[DATA FOR THIS TASK Boundary: Start]
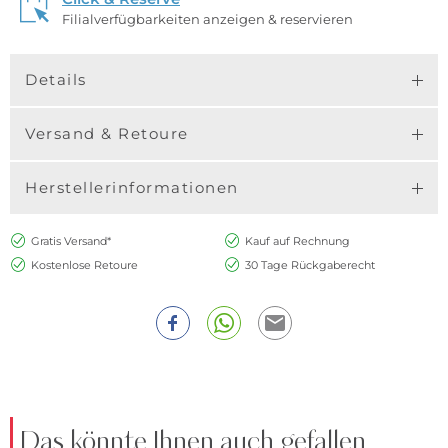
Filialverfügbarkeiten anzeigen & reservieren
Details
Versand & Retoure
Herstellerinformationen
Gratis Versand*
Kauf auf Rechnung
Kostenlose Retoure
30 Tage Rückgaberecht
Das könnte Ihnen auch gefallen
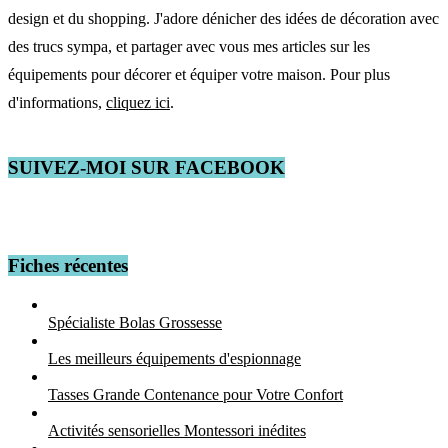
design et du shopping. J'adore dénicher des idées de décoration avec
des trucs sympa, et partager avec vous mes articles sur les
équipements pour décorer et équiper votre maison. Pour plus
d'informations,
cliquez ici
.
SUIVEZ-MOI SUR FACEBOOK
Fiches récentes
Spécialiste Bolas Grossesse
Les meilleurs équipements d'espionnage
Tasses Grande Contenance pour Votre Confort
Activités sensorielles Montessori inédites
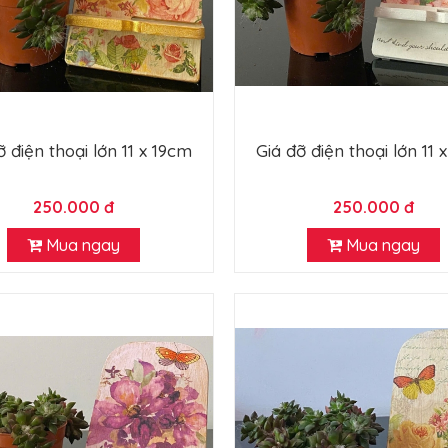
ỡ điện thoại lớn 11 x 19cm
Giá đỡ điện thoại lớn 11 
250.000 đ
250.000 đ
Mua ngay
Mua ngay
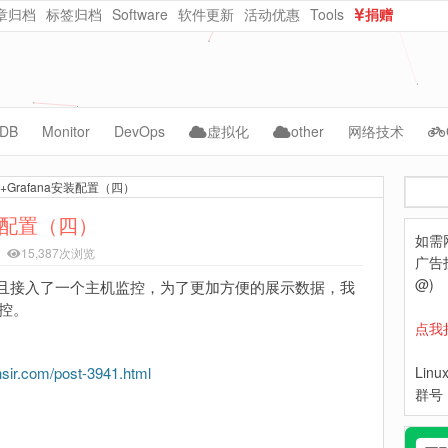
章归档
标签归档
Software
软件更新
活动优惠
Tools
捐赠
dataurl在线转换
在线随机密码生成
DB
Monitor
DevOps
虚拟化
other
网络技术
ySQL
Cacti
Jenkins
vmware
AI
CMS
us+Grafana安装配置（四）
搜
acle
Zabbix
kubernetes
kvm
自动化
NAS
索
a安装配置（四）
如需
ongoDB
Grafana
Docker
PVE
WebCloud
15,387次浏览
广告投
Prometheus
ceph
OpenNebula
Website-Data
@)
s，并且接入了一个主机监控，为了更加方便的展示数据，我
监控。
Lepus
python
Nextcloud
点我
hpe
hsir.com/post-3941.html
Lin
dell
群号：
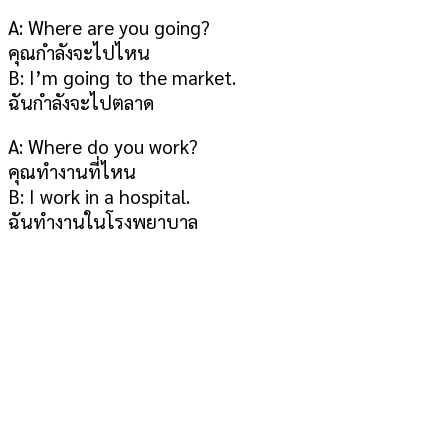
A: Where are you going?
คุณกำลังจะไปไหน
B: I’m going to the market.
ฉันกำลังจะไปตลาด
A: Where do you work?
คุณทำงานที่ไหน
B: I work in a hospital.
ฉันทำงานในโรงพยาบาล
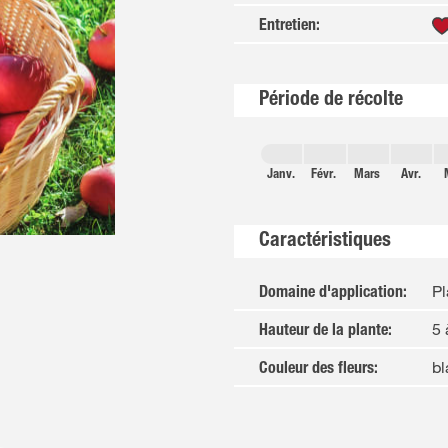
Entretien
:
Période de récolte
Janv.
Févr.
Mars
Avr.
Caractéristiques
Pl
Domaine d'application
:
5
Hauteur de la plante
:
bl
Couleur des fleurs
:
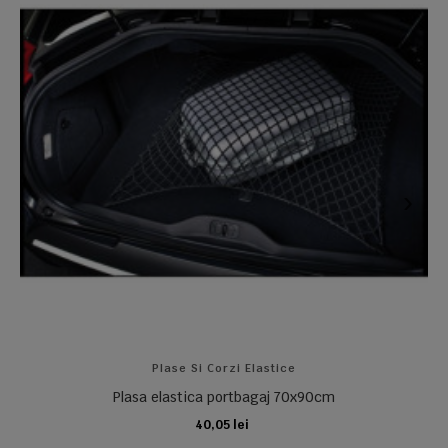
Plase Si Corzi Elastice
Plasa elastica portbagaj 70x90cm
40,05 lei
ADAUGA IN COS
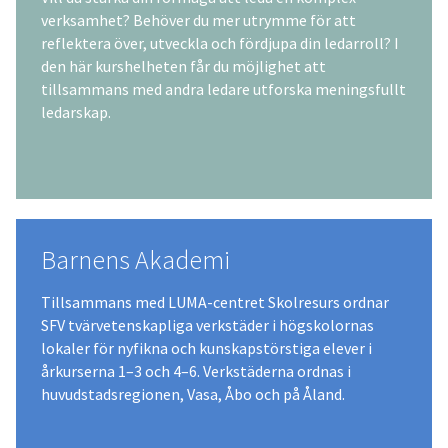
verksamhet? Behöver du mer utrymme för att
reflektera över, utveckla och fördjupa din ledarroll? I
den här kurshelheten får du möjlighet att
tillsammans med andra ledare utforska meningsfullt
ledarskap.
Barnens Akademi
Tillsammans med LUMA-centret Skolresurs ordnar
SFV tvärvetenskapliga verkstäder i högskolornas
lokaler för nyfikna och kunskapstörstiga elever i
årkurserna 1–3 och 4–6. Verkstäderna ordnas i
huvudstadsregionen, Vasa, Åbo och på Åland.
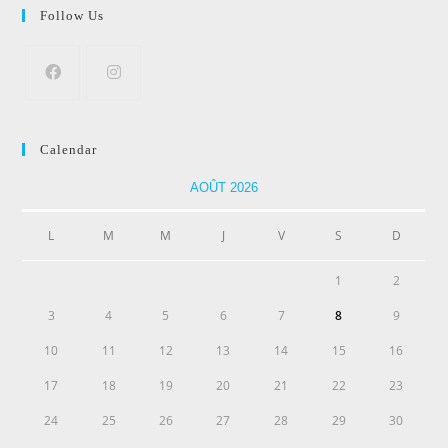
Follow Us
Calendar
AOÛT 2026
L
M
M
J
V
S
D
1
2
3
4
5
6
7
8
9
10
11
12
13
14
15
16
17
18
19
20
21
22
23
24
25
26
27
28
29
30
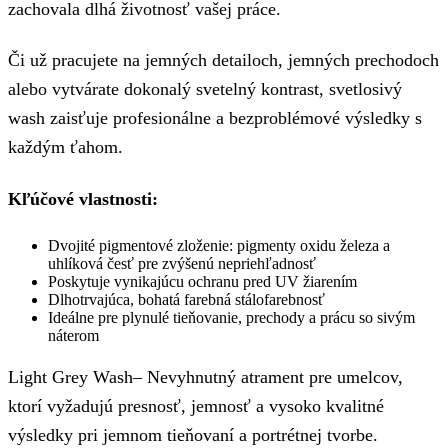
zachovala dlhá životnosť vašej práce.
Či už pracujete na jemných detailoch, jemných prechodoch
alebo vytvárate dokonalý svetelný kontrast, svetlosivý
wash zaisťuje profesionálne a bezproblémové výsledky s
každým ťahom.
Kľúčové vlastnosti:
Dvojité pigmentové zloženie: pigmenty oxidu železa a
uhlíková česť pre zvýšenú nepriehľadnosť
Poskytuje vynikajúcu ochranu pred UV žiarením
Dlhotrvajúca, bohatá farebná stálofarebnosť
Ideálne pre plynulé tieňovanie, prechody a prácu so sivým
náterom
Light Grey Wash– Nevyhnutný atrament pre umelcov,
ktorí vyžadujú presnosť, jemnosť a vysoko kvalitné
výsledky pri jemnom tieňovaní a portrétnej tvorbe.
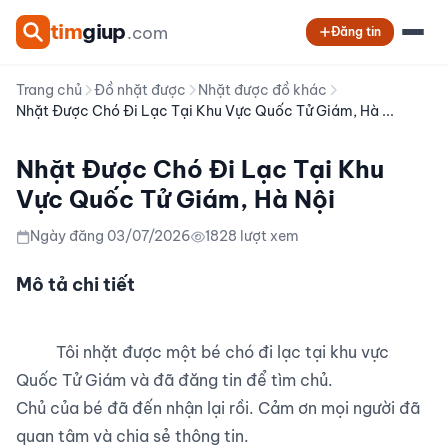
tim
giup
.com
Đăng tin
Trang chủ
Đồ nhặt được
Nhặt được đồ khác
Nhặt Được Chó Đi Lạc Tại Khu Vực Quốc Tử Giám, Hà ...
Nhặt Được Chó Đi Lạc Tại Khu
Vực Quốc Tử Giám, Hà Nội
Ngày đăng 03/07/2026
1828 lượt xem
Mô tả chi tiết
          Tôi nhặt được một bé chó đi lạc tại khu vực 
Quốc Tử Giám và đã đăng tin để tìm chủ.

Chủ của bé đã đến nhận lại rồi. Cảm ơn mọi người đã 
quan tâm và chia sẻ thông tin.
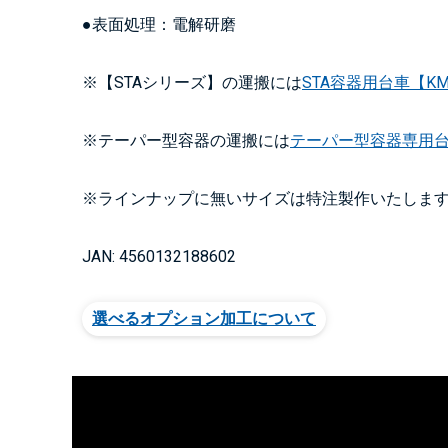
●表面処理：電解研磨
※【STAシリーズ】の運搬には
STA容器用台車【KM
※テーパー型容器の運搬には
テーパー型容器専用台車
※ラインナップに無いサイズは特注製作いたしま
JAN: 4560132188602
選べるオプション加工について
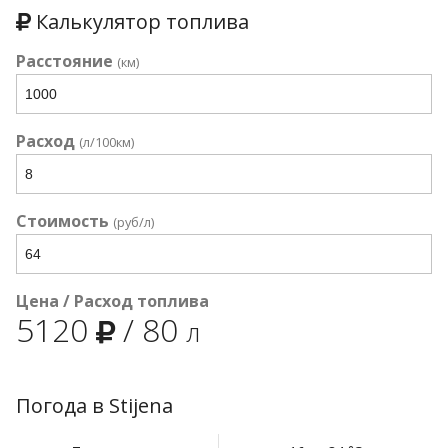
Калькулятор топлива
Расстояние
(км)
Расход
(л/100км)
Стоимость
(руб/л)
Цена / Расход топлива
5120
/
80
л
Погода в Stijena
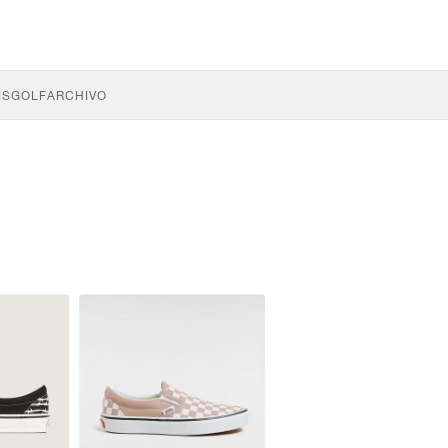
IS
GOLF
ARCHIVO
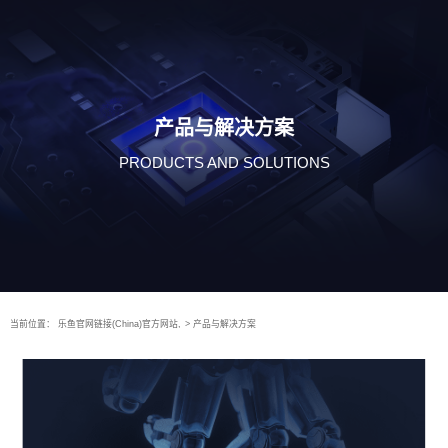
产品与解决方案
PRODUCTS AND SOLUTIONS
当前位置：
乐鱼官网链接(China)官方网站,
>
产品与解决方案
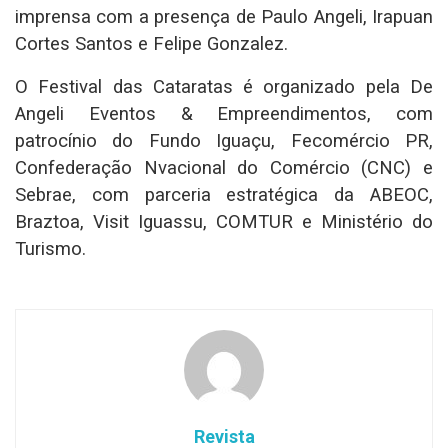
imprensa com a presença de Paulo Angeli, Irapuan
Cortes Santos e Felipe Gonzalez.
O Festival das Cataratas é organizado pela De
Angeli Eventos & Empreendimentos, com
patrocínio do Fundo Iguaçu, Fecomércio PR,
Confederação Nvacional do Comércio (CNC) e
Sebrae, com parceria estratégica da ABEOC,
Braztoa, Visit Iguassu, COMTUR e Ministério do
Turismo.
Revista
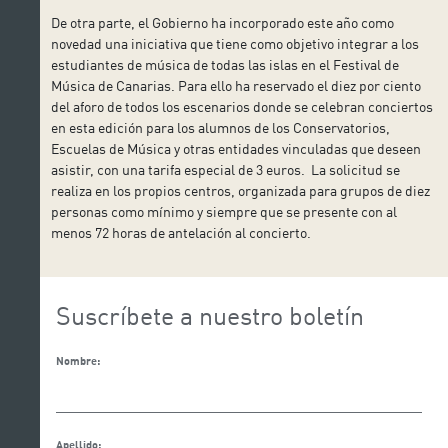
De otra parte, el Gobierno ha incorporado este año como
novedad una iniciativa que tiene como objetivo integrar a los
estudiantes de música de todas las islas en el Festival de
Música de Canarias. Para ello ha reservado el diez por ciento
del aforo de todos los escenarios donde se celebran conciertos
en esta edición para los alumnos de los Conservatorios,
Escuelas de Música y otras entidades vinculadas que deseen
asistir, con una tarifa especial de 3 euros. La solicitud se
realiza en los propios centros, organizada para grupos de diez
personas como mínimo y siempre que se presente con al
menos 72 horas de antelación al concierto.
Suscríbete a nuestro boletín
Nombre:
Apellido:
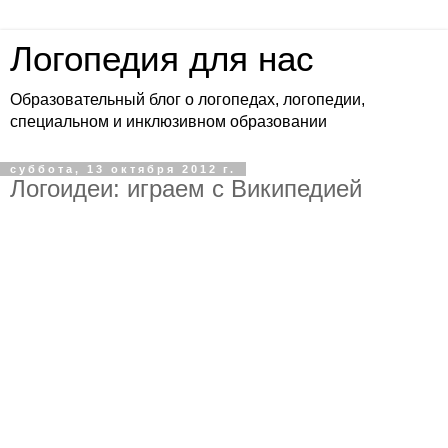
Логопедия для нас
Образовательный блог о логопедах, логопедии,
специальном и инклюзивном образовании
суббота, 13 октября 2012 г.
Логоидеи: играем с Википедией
[DATA FOR THIS TASK Boundary: End]
## TASK GOAL:
Read through the entries above, and wherever a line holds the string "pour", copy it.

## TASK OUTPUT:
équipements pour décorer et équiper votre maison. Pour plus
Tasses Grande Contenance pour Votre Confort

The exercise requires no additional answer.